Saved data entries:

◆ ◆ ◆ ◆

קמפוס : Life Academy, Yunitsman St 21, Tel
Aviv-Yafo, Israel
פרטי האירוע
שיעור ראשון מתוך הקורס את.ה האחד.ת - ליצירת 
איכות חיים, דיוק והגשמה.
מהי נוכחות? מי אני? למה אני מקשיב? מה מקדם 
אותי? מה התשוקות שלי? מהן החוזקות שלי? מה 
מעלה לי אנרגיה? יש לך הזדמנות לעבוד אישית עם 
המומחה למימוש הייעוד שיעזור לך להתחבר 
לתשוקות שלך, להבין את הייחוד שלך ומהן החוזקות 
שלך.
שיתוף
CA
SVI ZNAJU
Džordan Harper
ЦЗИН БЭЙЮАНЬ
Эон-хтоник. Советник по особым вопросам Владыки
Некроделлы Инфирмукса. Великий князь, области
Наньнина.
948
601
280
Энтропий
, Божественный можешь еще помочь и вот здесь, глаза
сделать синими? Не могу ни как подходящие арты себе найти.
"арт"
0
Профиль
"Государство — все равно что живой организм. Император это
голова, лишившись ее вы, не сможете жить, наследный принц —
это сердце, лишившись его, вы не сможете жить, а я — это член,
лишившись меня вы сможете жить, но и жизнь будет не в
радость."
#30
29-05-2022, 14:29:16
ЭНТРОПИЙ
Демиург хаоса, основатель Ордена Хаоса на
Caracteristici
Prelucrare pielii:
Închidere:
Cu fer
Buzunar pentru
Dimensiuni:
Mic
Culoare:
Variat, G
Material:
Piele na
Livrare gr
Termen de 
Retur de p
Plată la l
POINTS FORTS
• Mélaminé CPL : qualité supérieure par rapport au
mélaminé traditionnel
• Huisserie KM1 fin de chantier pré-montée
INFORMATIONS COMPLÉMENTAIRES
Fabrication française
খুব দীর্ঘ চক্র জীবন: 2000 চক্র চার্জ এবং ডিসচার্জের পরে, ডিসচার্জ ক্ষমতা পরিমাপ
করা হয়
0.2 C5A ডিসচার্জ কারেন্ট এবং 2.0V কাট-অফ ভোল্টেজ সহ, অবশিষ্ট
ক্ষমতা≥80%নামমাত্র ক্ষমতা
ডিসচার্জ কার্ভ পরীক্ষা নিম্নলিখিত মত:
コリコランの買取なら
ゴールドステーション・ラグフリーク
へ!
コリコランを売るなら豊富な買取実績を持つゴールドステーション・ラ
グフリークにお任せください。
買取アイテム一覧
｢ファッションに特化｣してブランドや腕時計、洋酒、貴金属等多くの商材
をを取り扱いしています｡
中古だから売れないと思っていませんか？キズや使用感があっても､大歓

◆ ◆ ◆ ◆

Filter the entries down to the lines with the word "החוזקות" in them, and copy those lines.

TASK RESULT:
אותי? מה התשוקות שלי? מהן החוזקות שלי? מה 
לתשוקות שלך, להבין את הייחוד שלך ומהן החוזקות 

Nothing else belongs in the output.